Я извлёк из рюкзака контейнер и, стоя на коленях, опаляемый огнём подземного горнила, дыша миазмами тартара, принялся отламывать лезвием ножа жёлтые иглы целыми соцветиями, стараясь при этом, опытом наученный, лишний раз не касаться руками породы, вызывающей подозрение.
Ошибиться было сложно – подозрение здесь вызывало абсолютно всё.
Исследовав несколько выработок на склоне и у подошвы скалы, подёрнутой пеленой дрожащего марева, я заполнил дарами пылающих глубин пару контейнеров и как-то сам собой, без умысла вышел на тропу, ведущую куда-то дальше – за гряду и вниз.
Казалось, тропа уводит в сторону от копей, но ненадёжное чутьё, обычно дремлющее в донном мраке естества, вдруг заворочалось, подталкивая и вразумляя: тебе – туда.
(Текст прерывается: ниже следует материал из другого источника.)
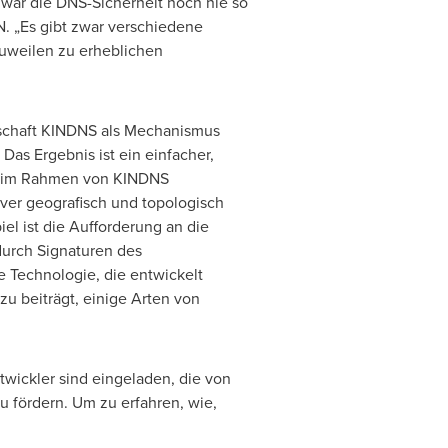
 war die DNS-Sicherheit noch nie so
N
. „Es gibt zwar verschiedene
zuweilen zu erheblichen
schaft KINDNS als Mechanismus
as Ergebnis ist ein einfacher,
ne im Rahmen von KINDNS
rver geografisch und topologisch
piel ist die Aufforderung an die
durch Signaturen des
e Technologie, die entwickelt
zu beiträgt, einige Arten von
wickler sind eingeladen, die von
fördern. Um zu erfahren, wie,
Пошёл, улыбаясь застрявшим в памяти словам человека, измыслившего ноосферу: «Говорят: одним разумом можно всё постигнуть. Не верьте!»
Тропа – где-то просевшая, где-то заваленная камнями, а где-то и подновлённая – привела к большой пещере, скорее гроту, свод которого, как морозильник изморозью, был обсыпан густым налётом беловато-прозрачных кристаллов, а пол покрывали россыпи уже знакомых мне, ярких, как таджикский лимон, соцветий самородной серы. Были тут и пушистые накипи, и посверкивающие зёрна каких-то твёрдых выделений, и пористо-рыхлые округлые образования, похожие на мозговые кораллы…
Восторг открытия переполнял и изнутри давил на грудь. На языке шуршали и кубиками катались странные слова – ведь что-то называлось здесь шура и что-то калхуб называлось.
От скоплений газа и сухого жара дышалось в гроте тяжело. Трещины в стенах шипели, и оттуда веяло такой духовкой, что чёрта с два решишься протянуть к этой горелке руку.
Танур аллаха, как нора Али-бабы, был полон красочных чудес и сверх того – горячей разъедающей отравы.
Вышел на воздух – отдышаться и сообразить: что брать, а чем пожертвовать. Контейнеров Руслан дал маловато, хотя, когда давал, казалось: и зачем ему такая прорва?
Тут, выше по склону, увидел новую дыру. Вход в неё был чёткой треугольной формы, что выдавало человеческую руку.
Не удержался и полез.
Внутри, однако же, пещера оказалась, как и прочие, естественной природы – древние старатели лишь оборудовали лаз.
Жар здесь стоял едва переносимый. Чтобы дышалось легче, пригнулся – кровь прилила к голове, и в глазах опустился красноватый занавес. Что только не сделаешь во имя искупления. Которого мне всё равно вовек не заслужить.
Камни свода покрывала поросль белёсых хрусталиков, напоминавшая уже не изморозь или мучную высыпку, а стеклянную траву. Её стебельки и листики были хрупки и воздушны – стоило случайно задеть эту чудесную растительность рюкзаком, как брызги горячих осколков посыпались вниз и со стеклянным хрустом заскрипели под ногами.